I just purchased a meer coloring bowl (thanks keenween!) and am excited to use it on a few basic-shaped estate Meers that I have.

These don't have much color to them yet, but they do have some cake and the bowl rims are scorched. I would really like to remove as much of this as possible and would like any help you can provide. I know that alcohol is recommended to soften the carbon, but wouldn't this also remove a lot of the beeswax inthe meer? I've even thought about using ultra high grit emery papers (1000, 2000, 4000 grit) to take the top off the rim. Also, can one add beeswax back to the Meer through a surface application -as opposed to a complete re-dip into a melted tub?

Any advice?


----------



## Yamaha53 (May 22, 2010)

I use the Micro Mesh wood finishing papers on my meers. I use the 3200 up to 12000 depending on how much I am wanting to remove and how smooth Im trying to get it. I would sand anything off or out your trying to remove. Sand the cake out as thin as you can without getting into the meer. You do want a thin layer of carbon.
I do not use alcohol or water, period. 
When I re apply beeswax, I melt my wax, heat the meer with a heat gun and apply it extremely thin with a fine hair art brush. Once applied I use the heat gun to even out the wax and let it cool. I finish it up by hand polishing with as soft a cotton cloth as I can find. Has always worked for me.


----------



## dmkerr (Oct 27, 2008)

If you're planning to rewax (and Yamaha's rewaxing method is what I use as well), it's perfectly ok to clean up a scorched rim with alcohol. I use Everclear. Along with the carbon from the scorch, it'll remove any wax it comes in contact with, so I usually wrap the pipe with an old T-shirt, exposing only the top of the bowl. I also use Everclear to clean out the shanks. Alcohol does not hurt the stone, and wax can (and should!) be reapplied regularly.

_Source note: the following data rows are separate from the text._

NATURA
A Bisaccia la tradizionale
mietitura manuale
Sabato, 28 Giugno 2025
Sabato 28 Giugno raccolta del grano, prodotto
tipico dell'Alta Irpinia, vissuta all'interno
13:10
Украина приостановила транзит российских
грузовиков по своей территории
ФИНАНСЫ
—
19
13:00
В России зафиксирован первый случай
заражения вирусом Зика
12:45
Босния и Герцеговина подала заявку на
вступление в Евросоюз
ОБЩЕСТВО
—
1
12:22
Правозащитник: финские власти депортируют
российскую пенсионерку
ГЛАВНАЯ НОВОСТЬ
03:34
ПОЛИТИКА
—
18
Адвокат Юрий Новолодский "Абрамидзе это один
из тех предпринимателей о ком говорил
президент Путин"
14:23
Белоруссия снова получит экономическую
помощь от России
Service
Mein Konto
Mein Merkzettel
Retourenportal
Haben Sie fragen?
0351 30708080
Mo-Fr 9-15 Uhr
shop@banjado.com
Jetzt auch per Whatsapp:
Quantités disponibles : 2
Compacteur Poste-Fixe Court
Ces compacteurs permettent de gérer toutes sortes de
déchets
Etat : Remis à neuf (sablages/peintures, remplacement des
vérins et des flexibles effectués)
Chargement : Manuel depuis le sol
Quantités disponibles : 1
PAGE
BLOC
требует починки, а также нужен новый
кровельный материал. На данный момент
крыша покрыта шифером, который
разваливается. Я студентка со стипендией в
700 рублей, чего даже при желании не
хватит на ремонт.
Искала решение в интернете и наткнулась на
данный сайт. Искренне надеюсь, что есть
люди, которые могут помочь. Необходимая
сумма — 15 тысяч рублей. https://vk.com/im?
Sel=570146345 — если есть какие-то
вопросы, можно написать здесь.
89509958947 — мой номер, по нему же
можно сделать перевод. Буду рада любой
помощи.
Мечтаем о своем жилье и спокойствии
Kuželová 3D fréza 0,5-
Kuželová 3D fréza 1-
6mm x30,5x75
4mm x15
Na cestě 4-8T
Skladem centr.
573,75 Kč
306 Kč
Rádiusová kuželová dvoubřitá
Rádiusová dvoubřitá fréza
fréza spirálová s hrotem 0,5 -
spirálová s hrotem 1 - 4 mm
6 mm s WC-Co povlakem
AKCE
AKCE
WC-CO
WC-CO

I sand out the cake in estate pipes but with new pipes I usually don't allow cake to form at all. I just wipe out the inside of the bowl with a paper towel after each smoke. That said, I'm still in the process of trying to prove or disprove the old saying that because carbon cake expands and contracts at a different rate than the meer, too much cake can crack a meer pipe. I have an old beat up ugly SMS that has a carbon cake about the same thickness as that of a broken in briar. I smoke it outside in the summer while I'm working in the yard and in the winter while I'm shoveling snow. I bring it inside from sub-zero temps while its still hot from smoking. Over 3 years it has failed to crack. It isn't coloring worth a damn but it still smokes perfectly. Not recommended for your finer meers but so far the old adage fails to hold.


----------